Retype all of the records below word for word, leaving out the pictures.

(Chart understanding data)
☆ ☆ ☆ ☆ ☆ ☆ ☆

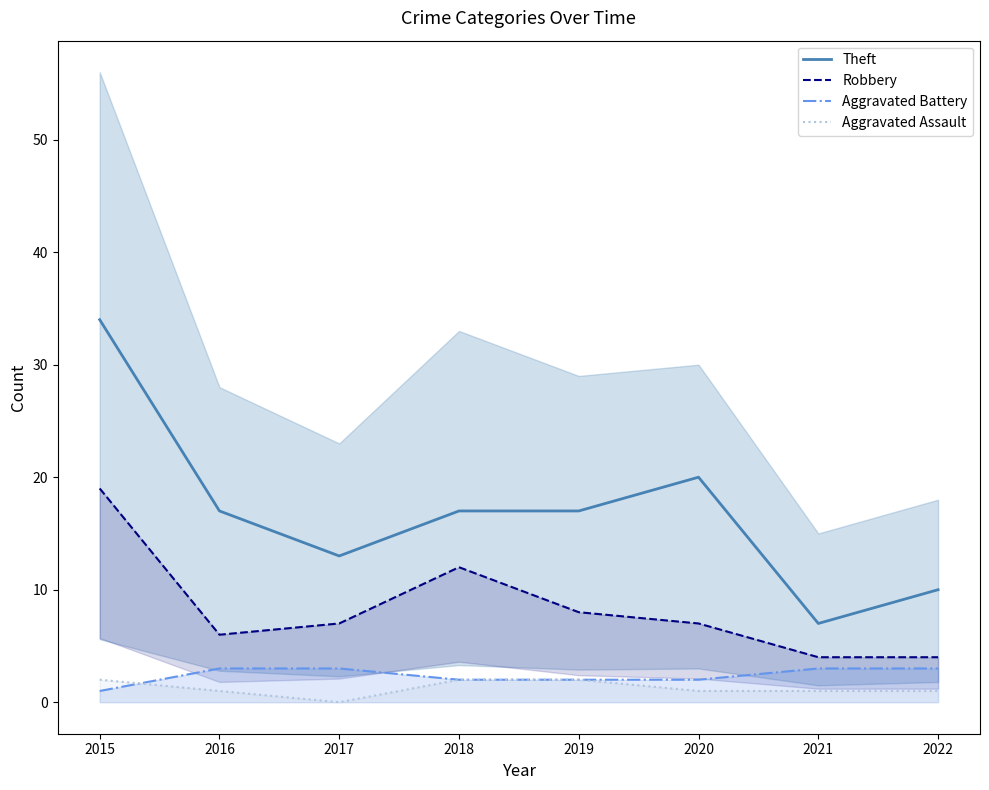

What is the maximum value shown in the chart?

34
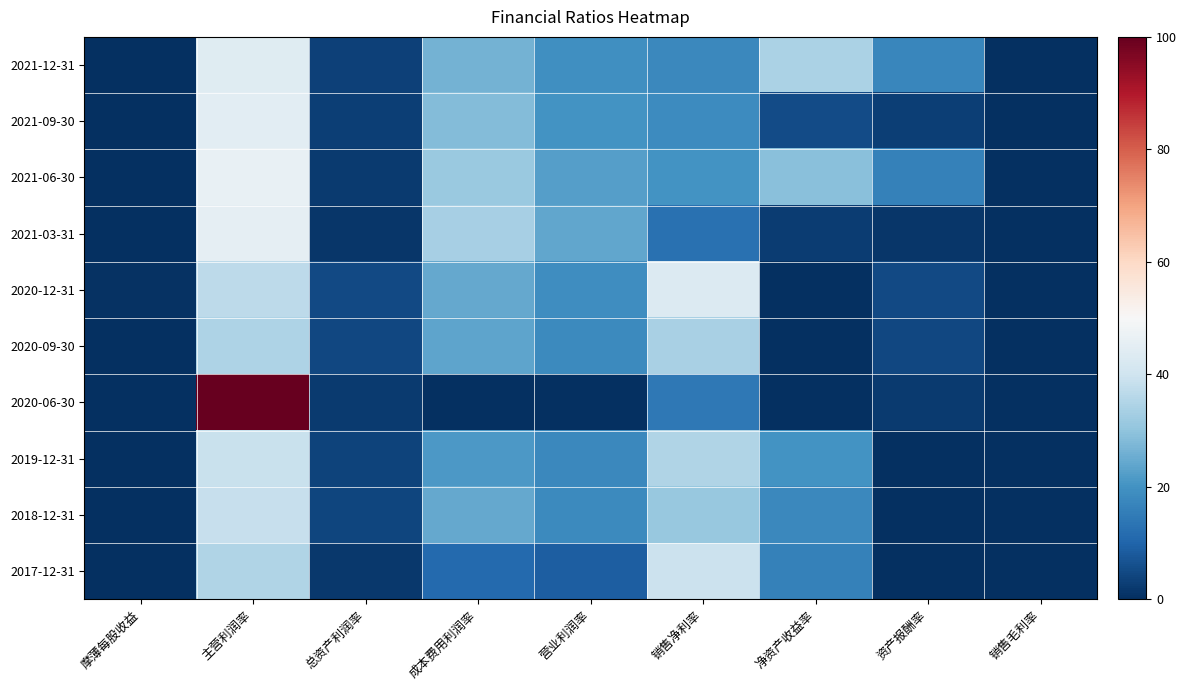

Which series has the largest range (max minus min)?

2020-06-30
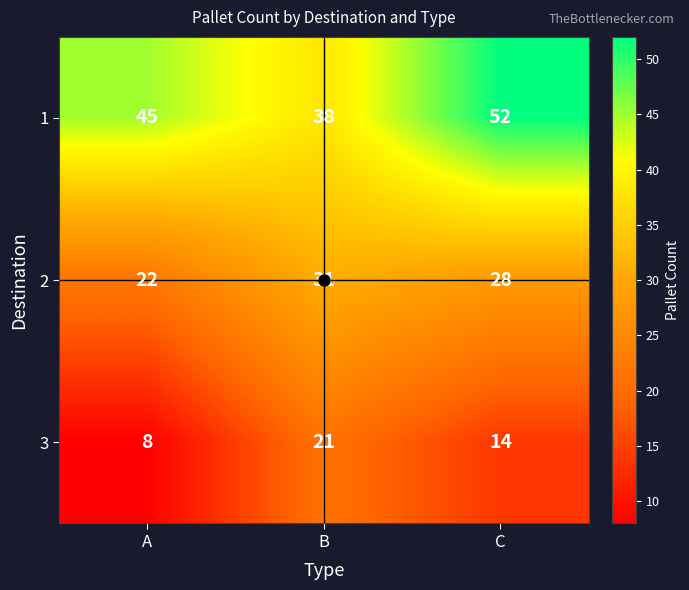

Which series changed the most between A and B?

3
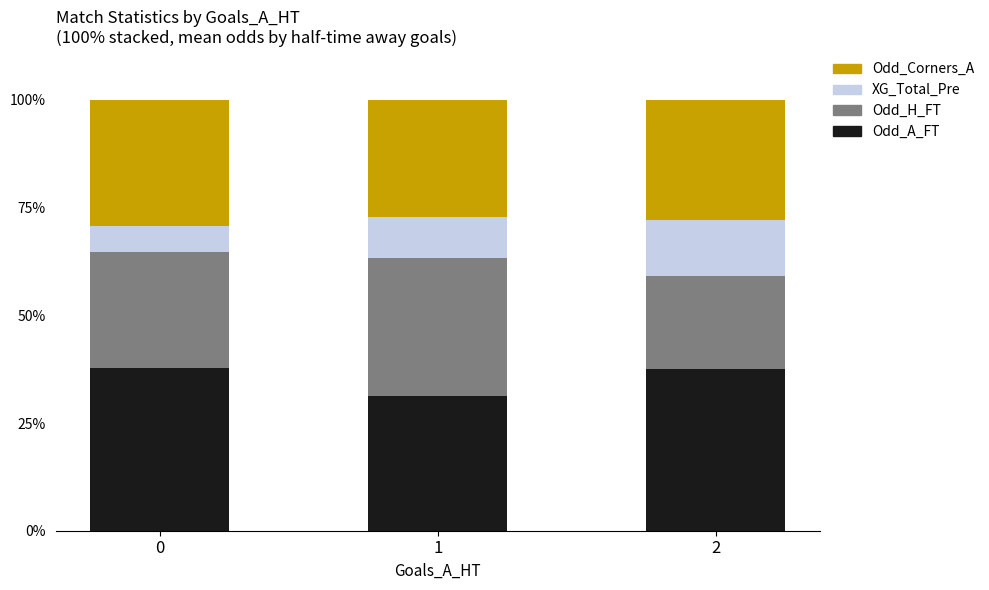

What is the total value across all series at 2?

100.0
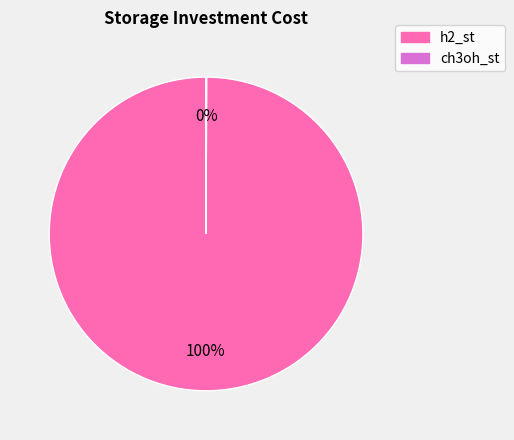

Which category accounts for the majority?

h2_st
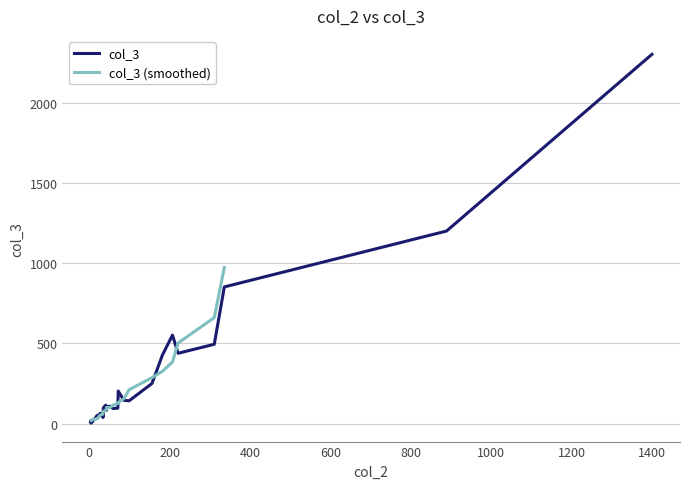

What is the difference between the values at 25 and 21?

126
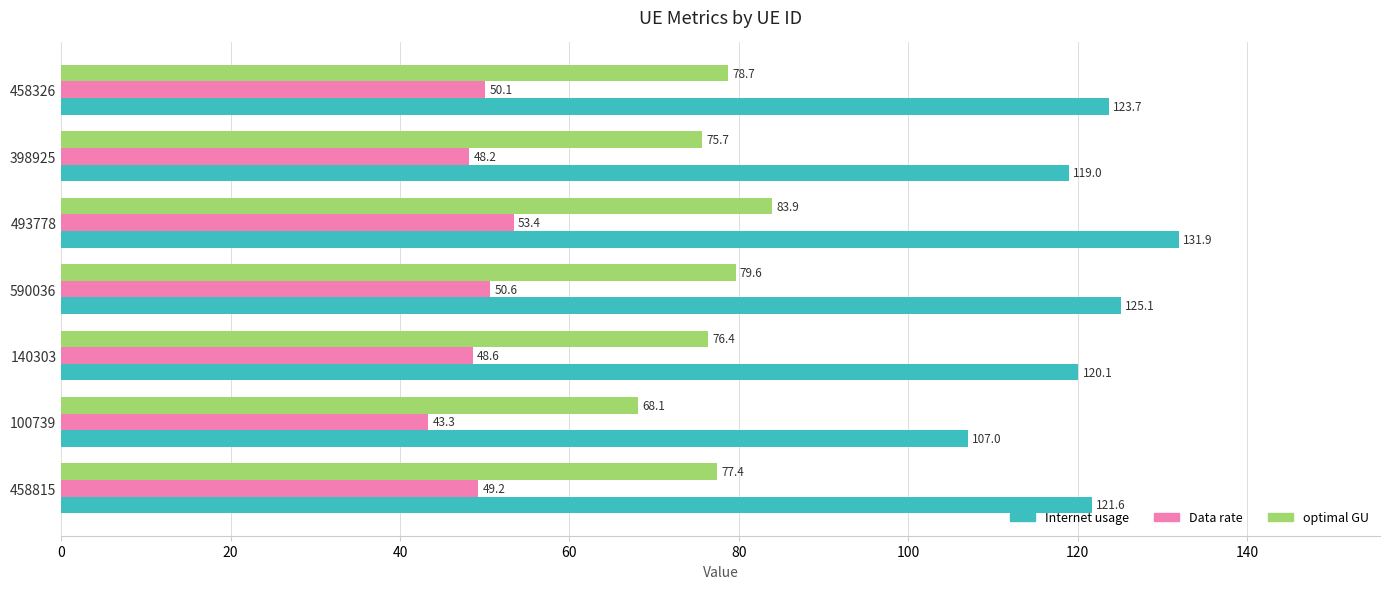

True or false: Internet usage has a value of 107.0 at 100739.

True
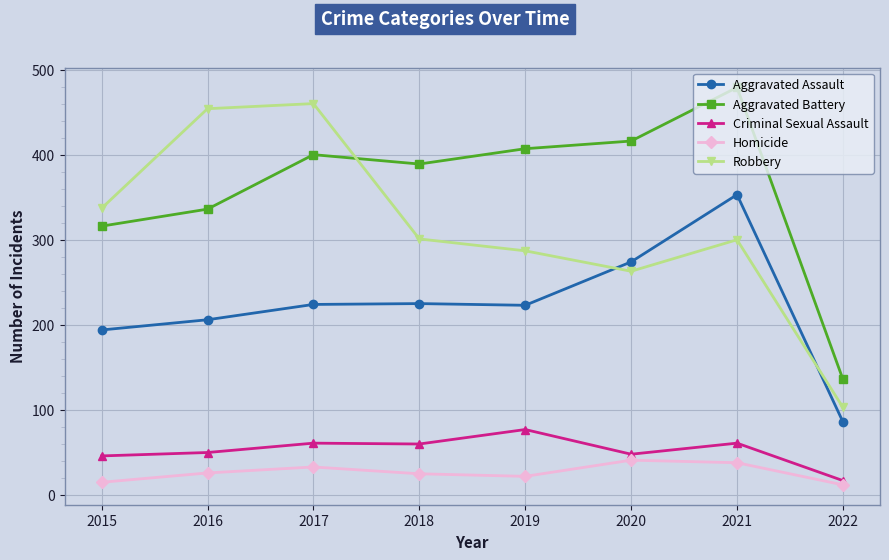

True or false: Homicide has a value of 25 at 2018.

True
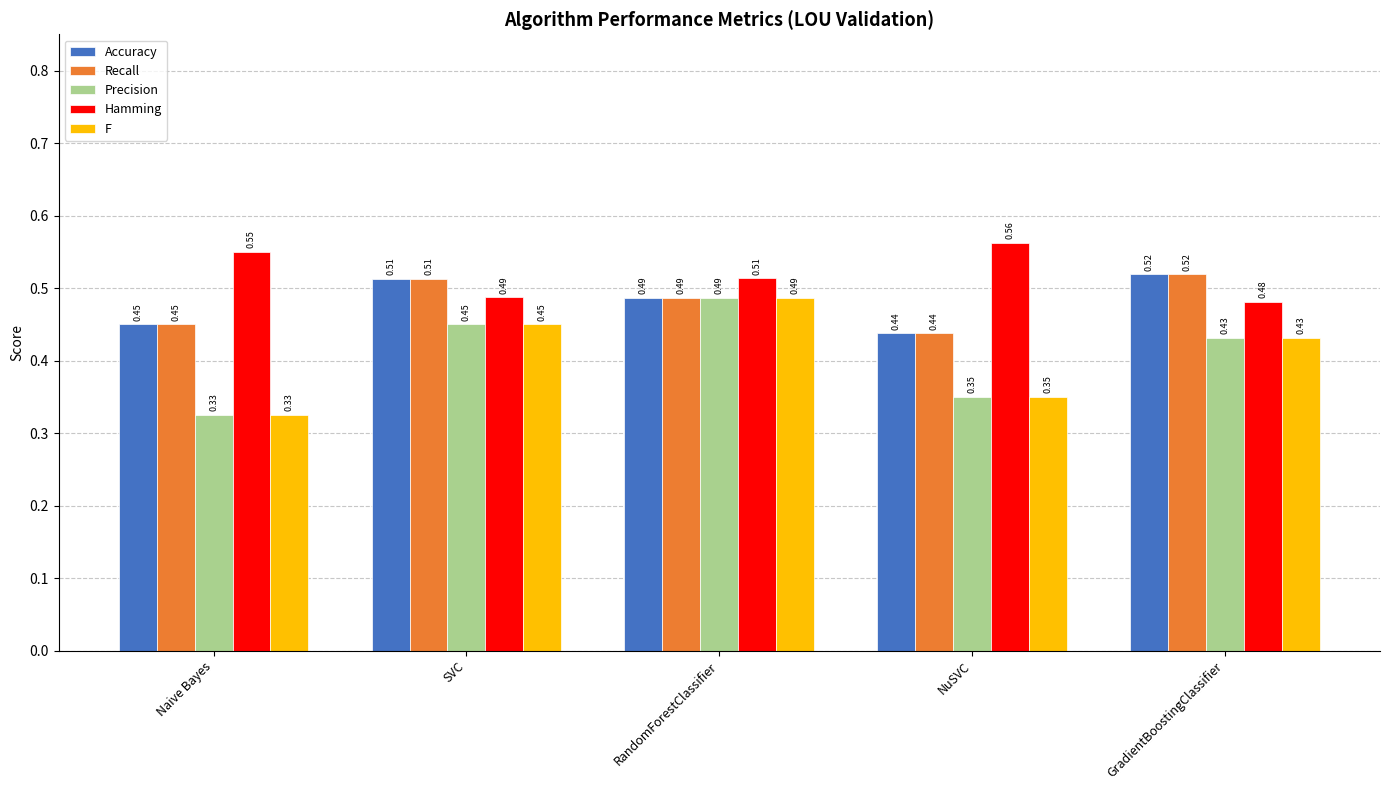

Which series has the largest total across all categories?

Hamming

☆ ☆ ☆ ☆ ☆ ☆ ☆

Exercise response —
What is the maximum value shown in the chart?

34

Which series has the largest range (max minus min)?

2020-06-30

Which series changed the most between A and B?

3

What is the total value across all series at 2?

100.0

Which category accounts for the majority?

h2_st

What is the difference between the values at 25 and 21?

126

True or false: Internet usage has a value of 107.0 at 100739.

True

True or false: Homicide has a value of 25 at 2018.

True

Which series has the largest total across all categories?

Hamming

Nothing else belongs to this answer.